An example is Iran's sometimes public, more often surreptitious campaign for power and influence in the former Yugoslavia. There has been speculation among foreign-policy experts that, as part of a general effort to improve its relationship with the United States, Iran may offer its help in "shoring up" the Dayton peace accords and in maintaining the peace among Muslims, Serbs and Croats in Bosnia. This offer has been made and rejected in the past. It should be turned aside again.

Iranian policy toward the Balkan conflict has emphasized a long-term strategy aimed at capitalizing on the bloody plight of the embattled Bosnian Muslims in the pursuit of footholds of political and strategic significance in Europe. Iran has attempted to increase its influence in the Balkans since early 1992. It succeeded in winning the gratitude of the Bosnian Muslims by providing weapons to them, in violation of the U.N. arms embargo, from late 1993 through the end of 1995. The extent of Iran's military assistance, and the terrorist baggage that went with it, to Bosnia was exposed by the highly publicized North Atlantic Treaty Organization raid on the joint Iranian-Bosnian terrorist training center near Fojnica, Bosnia, in February 1996.

A 1996 congressional investigation into the U.S. role in Iranian arms shipments to the Balkans detailed the alarming increase in Iranian influence in the Balkans and the long-term implications for the Balkan peace process, as well as the safety of U.S. peacekeeping forces. The investigating subcommittee made a number of startling findings, unfortunately forgotten or ignored by those intent on warmer relations with Iran. The increased Iranian influence in Bosnia was revealed by Iranian penetration of Bosnian intelligence, military and governmental organizations in 1994 and 1995, by the participation of Iranian moujahedeen as troops in the Bosnian forces and by the dramatic radicalization of Alija Izetbegovic's political activities during the two years prior to the signing of the Dayton peace accords.

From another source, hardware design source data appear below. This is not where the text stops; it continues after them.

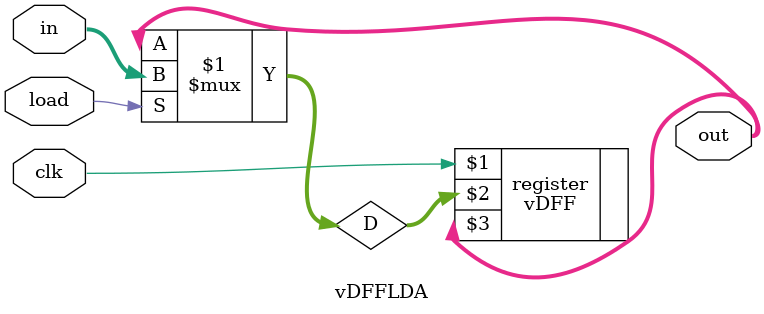
<source format=v>
module cpu(clk,reset,load,read_data,out,N,V,Z, mem_cmd, mem_addr, light);
  input clk, reset, load;
  input [15:0] read_data;
  output [15:0] out;
  output N, V, Z, light;
  output [1:0] mem_cmd;
  output [8:0] mem_addr;

  wire [15:0] irout, sximm5, sximm8;
  wire [2:0] nsel, readnum, writenum, opcode, cond, branch;
  wire [1:0] ALUop, shift, op;
  wire [3:0] vsel;
  wire loada, loadb, asel, bsel, loadc, loads, write, reset_pc, load_pc, load_da, load_ir, addr_sel;
  wire [8:0] next_pc, pc_in, da_out, new_pc, int_pc, pc_rd, sxim8, PC;


  instruction_register IR(clk, read_data, load_ir, irout);
  instruction_decoder ID(irout, nsel, ALUop, sximm5, sximm8, shift, readnum, writenum, opcode, op, cond, sxim8);
  datapath DP(clk, readnum, vsel, loada, loadb, shift, 
  asel, bsel, ALUop, loadc, loads, writenum, write, PC, read_data, sximm8, sximm5, out, Z, N, V);
  FSM FSM(clk, reset, opcode, op, nsel, loada, loadb, asel, bsel, vsel, loadc, loads, write, reset_pc, load_pc, load_ir, addr_sel, load_addr, mem_cmd, cond, branch, Z, N, V, light);
  vDFFLPC programCounter(clk, load_pc, new_pc, PC);
  vDFFLDA dataAddress(clk, load_addr, out[8:0], da_out);
  Mux3 #(9) muxPC((int_pc + sxim8), pc_rd, next_pc, branch, new_pc);

   assign pc_rd = out[8:0];
   assign int_pc = next_pc == 9'b0 ? 9'd1 : pc_in;
   assign pc_in = PC + 1;
   assign next_pc = reset_pc ? 9'b0 : pc_in;


   assign mem_addr = addr_sel ? PC : da_out;

endmodule




module vDFFLPC(clk, load, in, out); //module for the 9-bit PC loaded register
   input clk;
   input [8:0] in;
   output [8:0] out;
   wire [8:0] D; 
   input load;

   vDFF #(9) register(clk, D, out);
      assign D = load ?  in : out;
endmodule

module vDFFLDA(clk, load, in, out); //module for the 9-bit DA loaded register
   input clk;
   input [8:0] in;
   output [8:0] out;
   wire [8:0] D; 
   input load;

   vDFF #(9) register(clk, D, out);
      assign D = load ?  in : out;
endmodule


</source>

This growth of Iranian influence and the concomitant rise of the terrorist threat posed by the Iranian operatives were consequences of the administration's decision to turn a blind eye to the Iranian arms pipeline through Croatia.

In May 1994, despite the Clinton administration's public support of the U.N. arms embargo against the former Yugoslavia, U.S. diplomats signaled to the Croatians, Iranians and Bosnians that the United States would not interfere with Iranian efforts to transport and smuggle weaponry through Croatia to Muslim forces in Bosnia. This decision, concealed from Congress until its public exposure in spring 1996, became known as the "Iranian green light" and was the subject of the subcommittee's investigation.